### What is required
The lines from the one with "EU Funding, Local" through the last line of the material below, copied exactly and free of pictures, make up the whole answer.

### Data provided

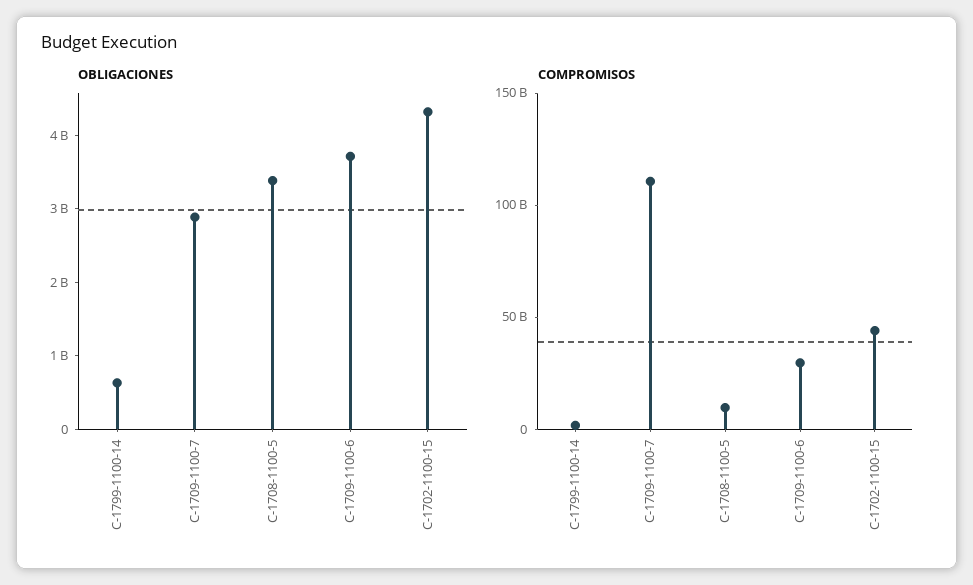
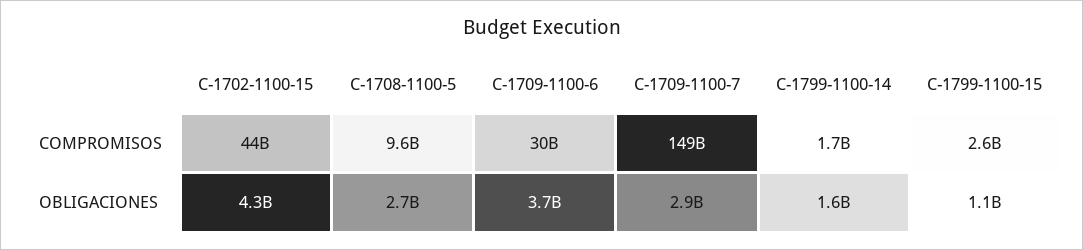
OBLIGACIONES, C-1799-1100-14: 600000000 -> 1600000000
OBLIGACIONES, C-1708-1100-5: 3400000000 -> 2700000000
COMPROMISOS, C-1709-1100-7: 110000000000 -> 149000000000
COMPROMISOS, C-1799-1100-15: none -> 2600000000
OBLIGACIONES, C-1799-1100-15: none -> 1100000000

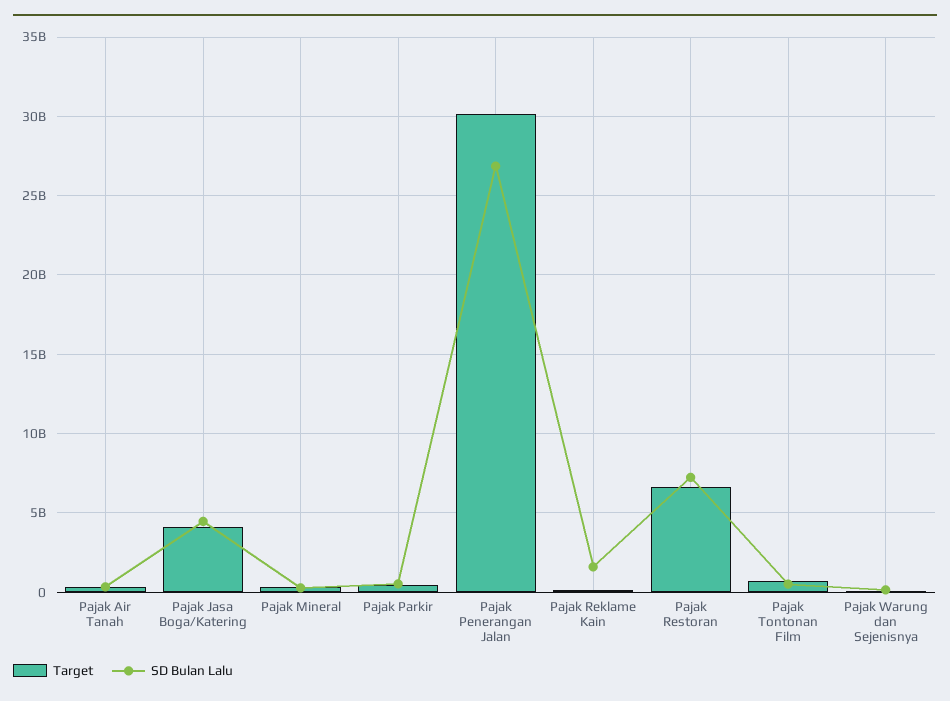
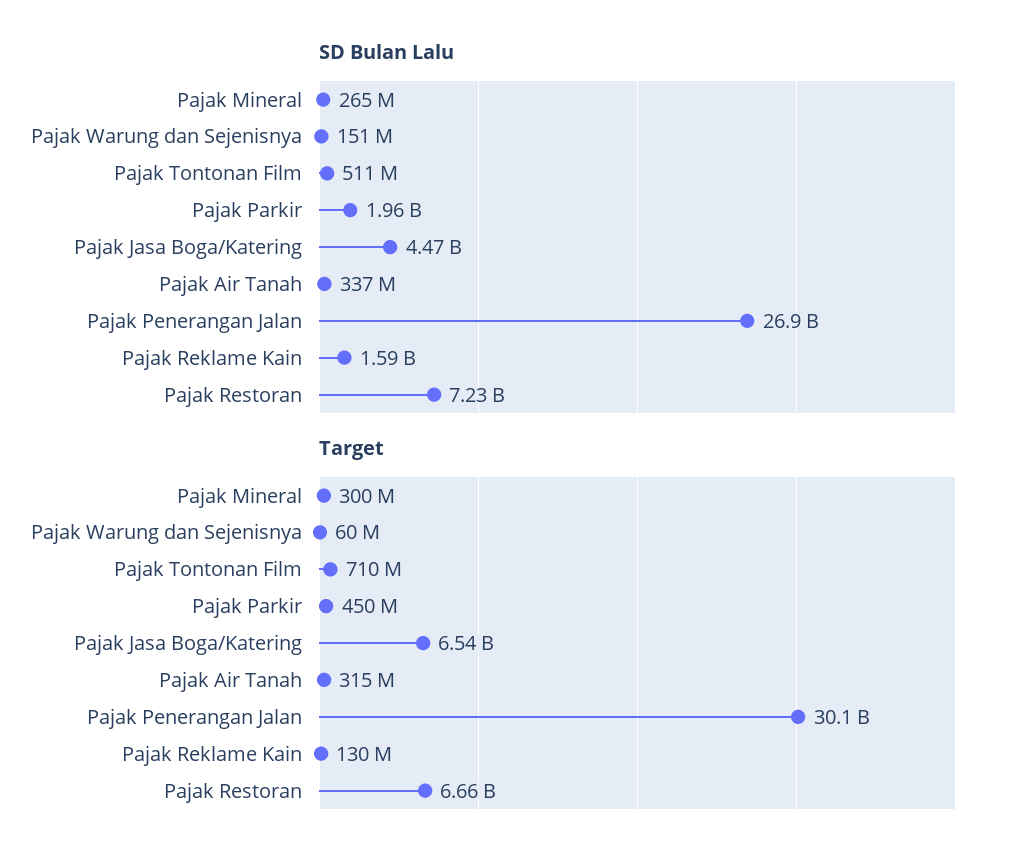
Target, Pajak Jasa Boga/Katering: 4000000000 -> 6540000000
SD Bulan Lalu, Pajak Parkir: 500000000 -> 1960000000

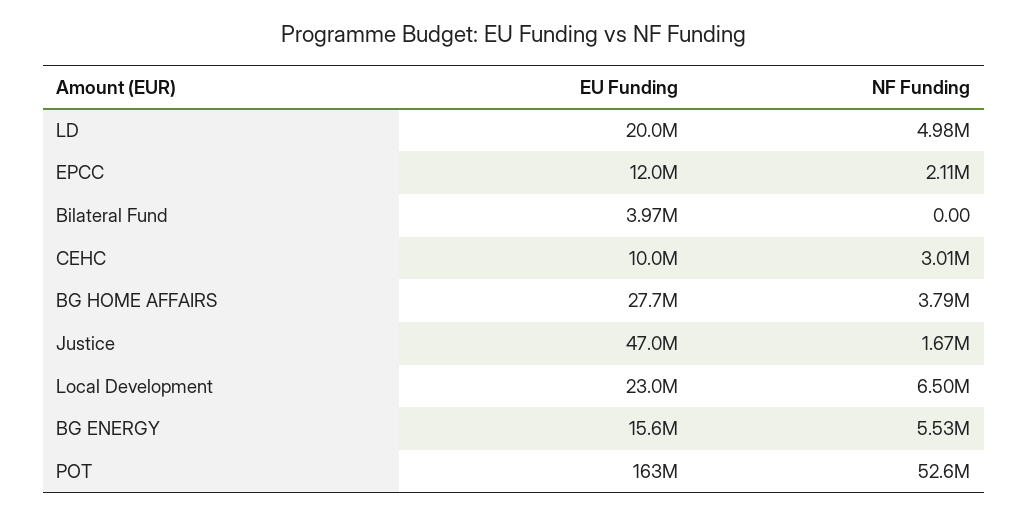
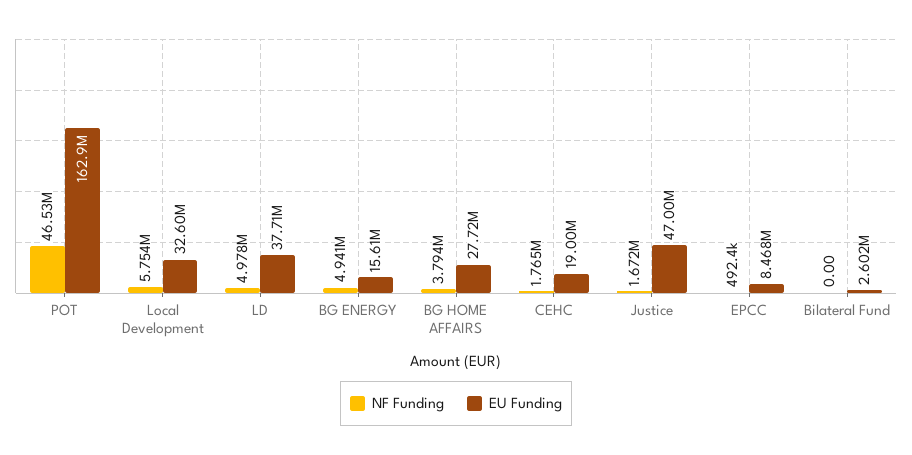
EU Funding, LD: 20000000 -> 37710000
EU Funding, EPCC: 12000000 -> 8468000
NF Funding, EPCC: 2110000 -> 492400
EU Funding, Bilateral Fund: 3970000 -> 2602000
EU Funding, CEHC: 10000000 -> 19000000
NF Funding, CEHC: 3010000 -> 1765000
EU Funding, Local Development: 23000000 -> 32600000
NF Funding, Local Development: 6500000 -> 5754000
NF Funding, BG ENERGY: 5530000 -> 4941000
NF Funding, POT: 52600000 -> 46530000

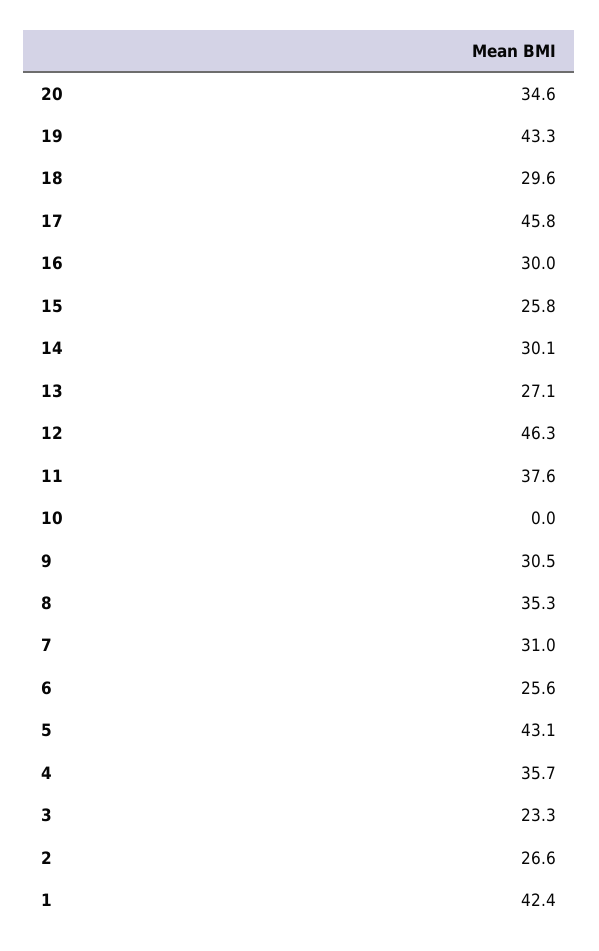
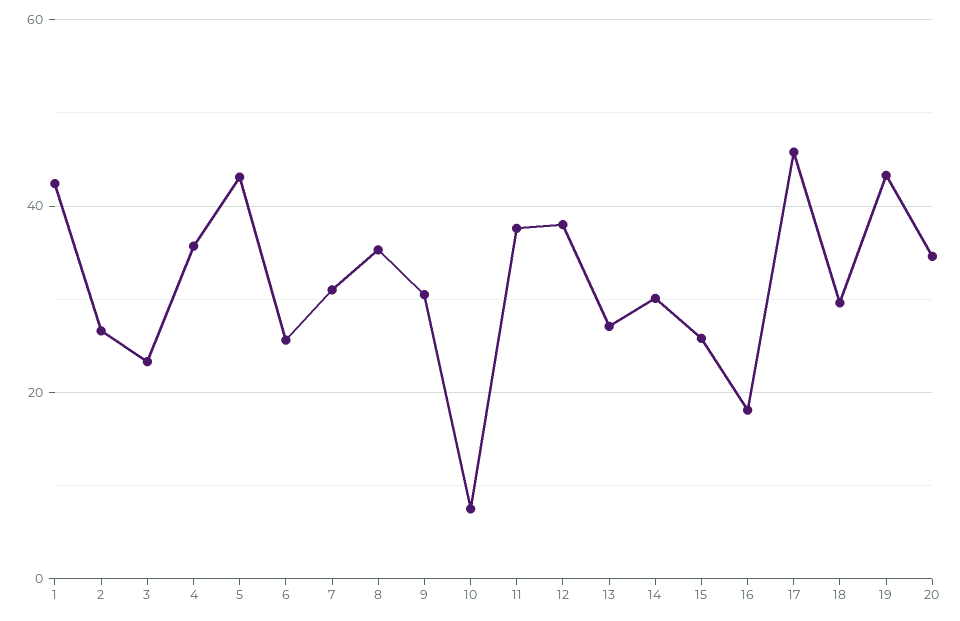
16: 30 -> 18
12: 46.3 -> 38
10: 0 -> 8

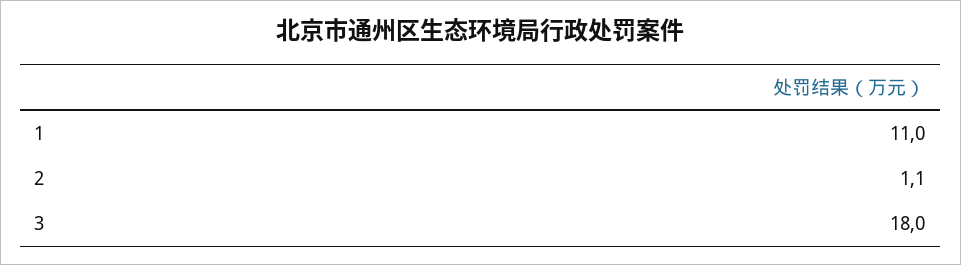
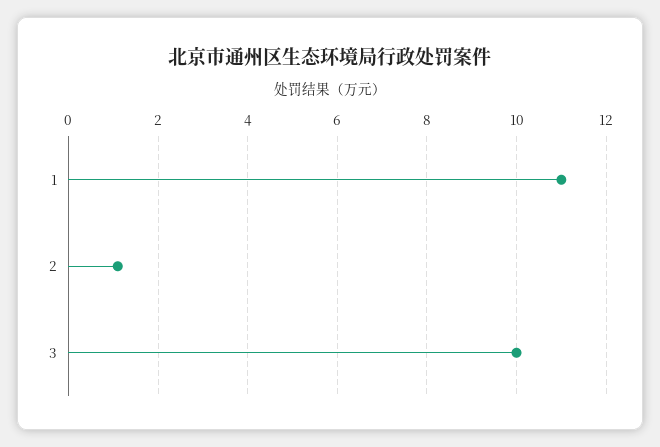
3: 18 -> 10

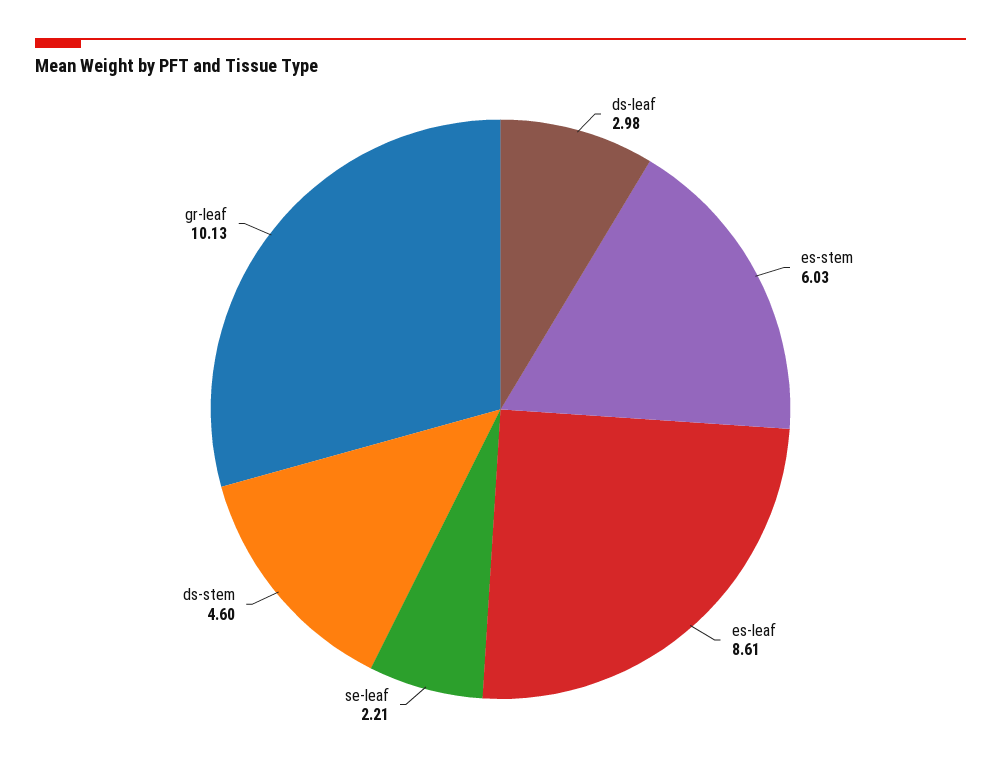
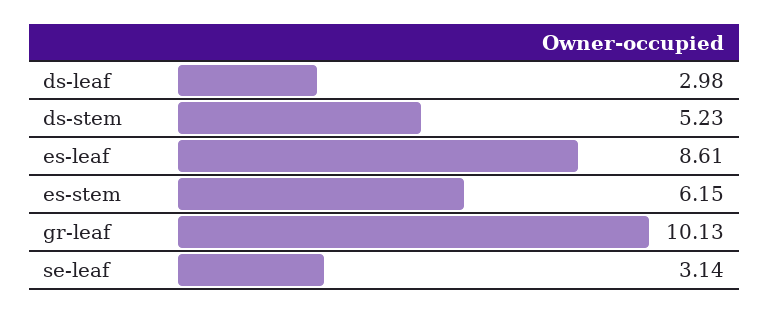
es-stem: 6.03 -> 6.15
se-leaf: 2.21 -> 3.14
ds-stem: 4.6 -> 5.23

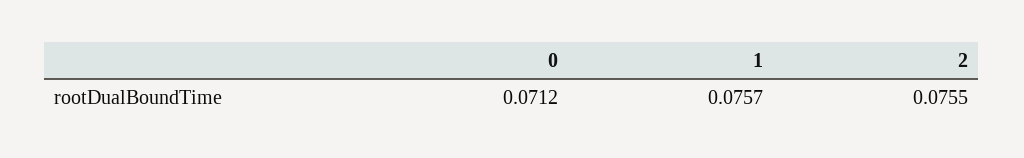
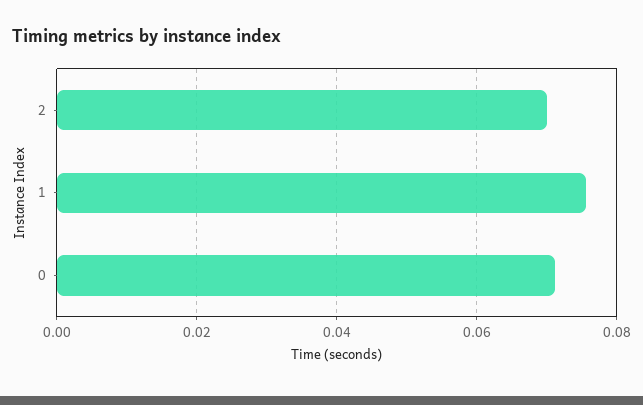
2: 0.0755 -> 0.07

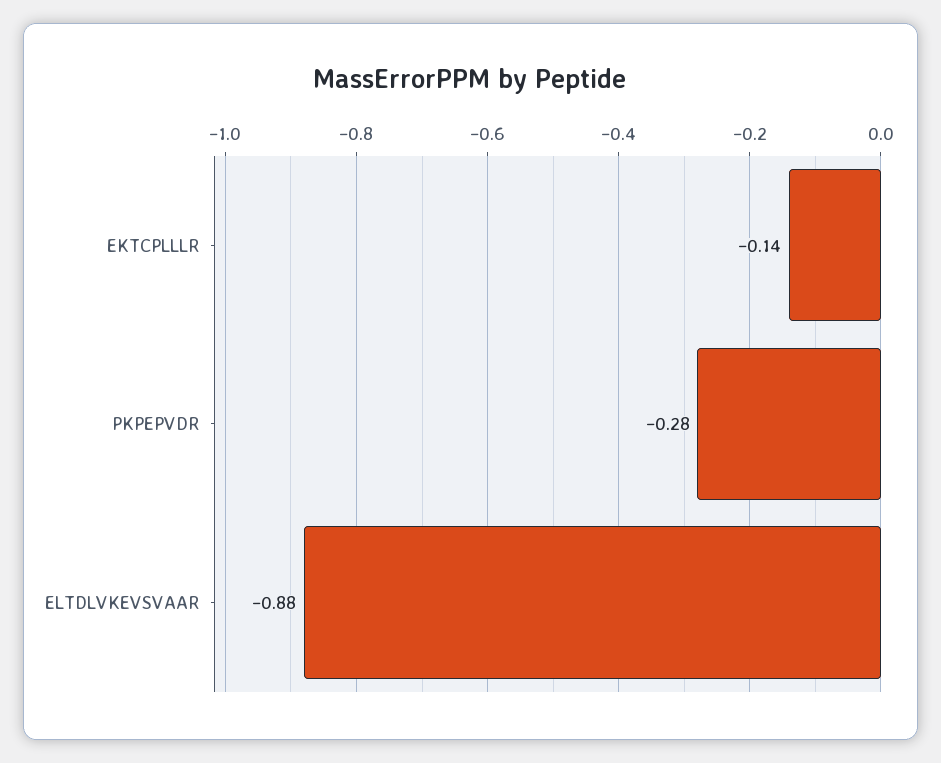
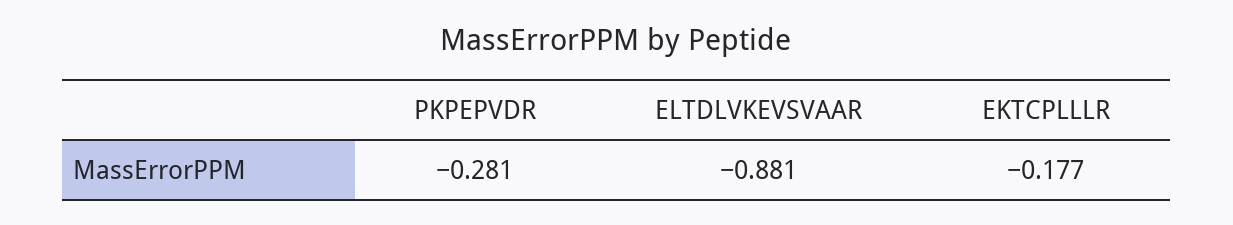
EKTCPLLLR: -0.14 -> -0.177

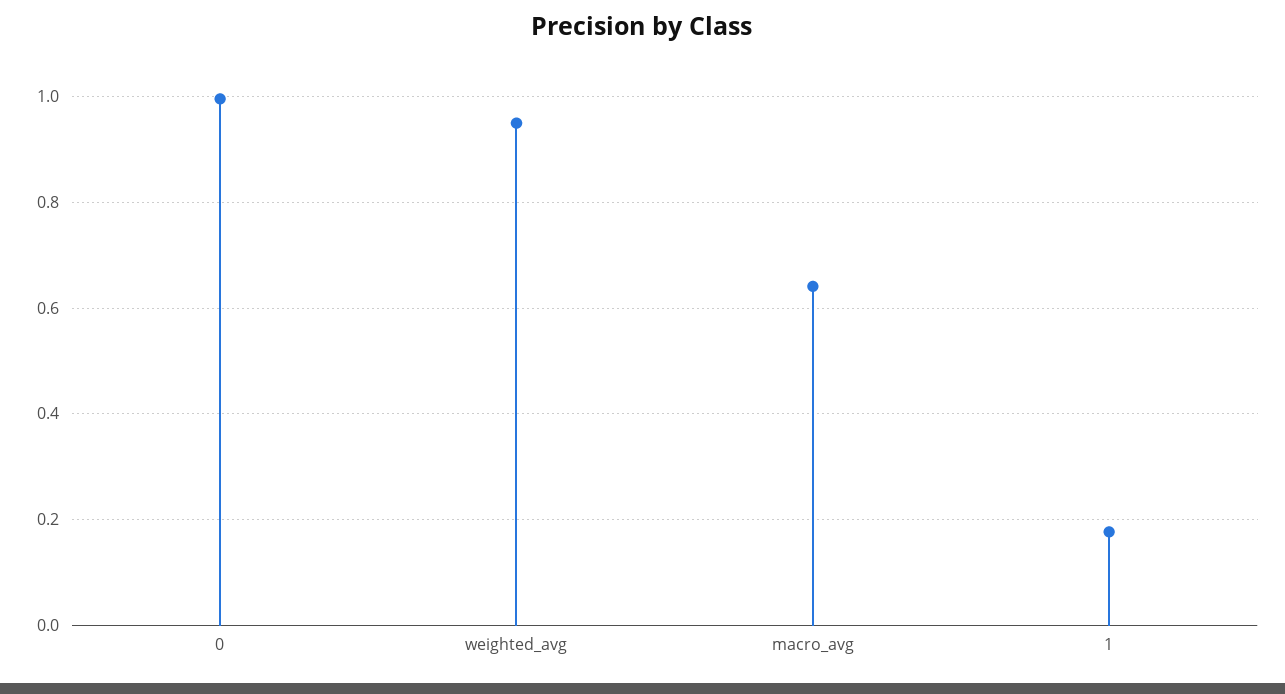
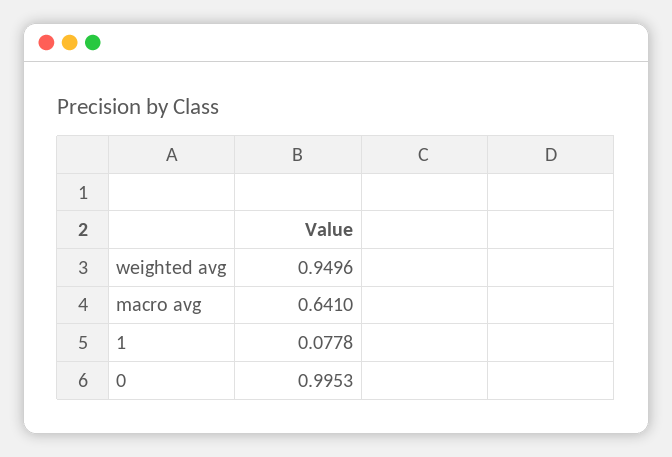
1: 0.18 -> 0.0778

### Final answer
EU Funding, Local Development: 23000000 -> 32600000
NF Funding, Local Development: 6500000 -> 5754000
NF Funding, BG ENERGY: 5530000 -> 4941000
NF Funding, POT: 52600000 -> 46530000

16: 30 -> 18
12: 46.3 -> 38
10: 0 -> 8

3: 18 -> 10

es-stem: 6.03 -> 6.15
se-leaf: 2.21 -> 3.14
ds-stem: 4.6 -> 5.23

2: 0.0755 -> 0.07

EKTCPLLLR: -0.14 -> -0.177

1: 0.18 -> 0.0778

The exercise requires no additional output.